■ What you will do ■
Gather every line of the data below that contains the word "очень".

■ Records supplied ■
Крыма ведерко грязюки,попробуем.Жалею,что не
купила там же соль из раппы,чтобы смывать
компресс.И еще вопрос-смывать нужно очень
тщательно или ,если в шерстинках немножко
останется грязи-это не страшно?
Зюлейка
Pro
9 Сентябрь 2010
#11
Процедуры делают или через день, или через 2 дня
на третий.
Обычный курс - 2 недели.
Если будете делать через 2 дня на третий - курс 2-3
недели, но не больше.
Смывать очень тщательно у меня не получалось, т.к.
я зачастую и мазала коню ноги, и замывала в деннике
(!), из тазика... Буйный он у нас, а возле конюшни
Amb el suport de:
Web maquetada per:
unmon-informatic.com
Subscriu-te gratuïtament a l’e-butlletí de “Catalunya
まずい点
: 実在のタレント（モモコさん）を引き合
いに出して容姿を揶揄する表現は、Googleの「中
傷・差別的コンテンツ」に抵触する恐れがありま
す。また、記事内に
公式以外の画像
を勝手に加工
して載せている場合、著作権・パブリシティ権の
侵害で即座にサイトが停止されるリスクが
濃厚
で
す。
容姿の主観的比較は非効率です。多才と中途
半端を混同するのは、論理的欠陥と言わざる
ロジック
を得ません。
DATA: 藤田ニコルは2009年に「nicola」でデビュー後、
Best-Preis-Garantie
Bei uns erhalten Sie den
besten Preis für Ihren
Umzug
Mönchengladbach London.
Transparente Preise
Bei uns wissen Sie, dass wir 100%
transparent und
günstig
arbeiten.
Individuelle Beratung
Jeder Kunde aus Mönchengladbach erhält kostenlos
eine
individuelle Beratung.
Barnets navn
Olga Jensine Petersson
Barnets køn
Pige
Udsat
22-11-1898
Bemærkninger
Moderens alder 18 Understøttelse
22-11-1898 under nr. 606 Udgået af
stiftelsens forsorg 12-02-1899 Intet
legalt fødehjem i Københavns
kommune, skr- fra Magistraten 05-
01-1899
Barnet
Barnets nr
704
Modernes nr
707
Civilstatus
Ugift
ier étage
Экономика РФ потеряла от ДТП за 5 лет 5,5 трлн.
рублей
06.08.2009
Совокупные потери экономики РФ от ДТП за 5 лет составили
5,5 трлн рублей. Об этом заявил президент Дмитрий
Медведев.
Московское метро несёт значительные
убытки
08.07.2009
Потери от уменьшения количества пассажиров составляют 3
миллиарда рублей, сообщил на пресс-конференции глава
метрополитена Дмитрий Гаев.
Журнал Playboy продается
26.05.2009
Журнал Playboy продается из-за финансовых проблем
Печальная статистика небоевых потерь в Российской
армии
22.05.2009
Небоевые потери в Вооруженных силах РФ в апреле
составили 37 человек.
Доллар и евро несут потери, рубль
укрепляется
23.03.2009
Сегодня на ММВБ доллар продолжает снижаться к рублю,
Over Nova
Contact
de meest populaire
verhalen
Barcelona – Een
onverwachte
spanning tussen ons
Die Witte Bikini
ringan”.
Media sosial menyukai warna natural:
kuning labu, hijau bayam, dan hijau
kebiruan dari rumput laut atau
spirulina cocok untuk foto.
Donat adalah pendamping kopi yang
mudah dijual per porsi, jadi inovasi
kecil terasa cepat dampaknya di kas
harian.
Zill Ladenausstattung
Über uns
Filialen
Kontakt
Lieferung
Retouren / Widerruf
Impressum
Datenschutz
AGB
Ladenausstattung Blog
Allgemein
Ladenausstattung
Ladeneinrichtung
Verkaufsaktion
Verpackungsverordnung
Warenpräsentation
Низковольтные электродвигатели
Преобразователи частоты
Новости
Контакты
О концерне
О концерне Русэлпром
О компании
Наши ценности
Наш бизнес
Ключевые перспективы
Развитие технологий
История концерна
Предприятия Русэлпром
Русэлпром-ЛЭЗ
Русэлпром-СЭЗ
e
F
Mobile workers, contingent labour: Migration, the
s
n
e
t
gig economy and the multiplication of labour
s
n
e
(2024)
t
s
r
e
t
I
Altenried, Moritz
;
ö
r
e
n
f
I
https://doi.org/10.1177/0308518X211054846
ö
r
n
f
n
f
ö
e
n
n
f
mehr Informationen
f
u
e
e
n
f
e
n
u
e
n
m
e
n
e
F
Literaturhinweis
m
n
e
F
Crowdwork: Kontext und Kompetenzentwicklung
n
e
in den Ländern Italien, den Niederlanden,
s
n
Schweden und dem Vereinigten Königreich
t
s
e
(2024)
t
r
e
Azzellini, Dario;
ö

■ Solution to the problem ■
компресс.И еще вопрос-смывать нужно очень
Смывать очень тщательно у меня не получалось, т.к.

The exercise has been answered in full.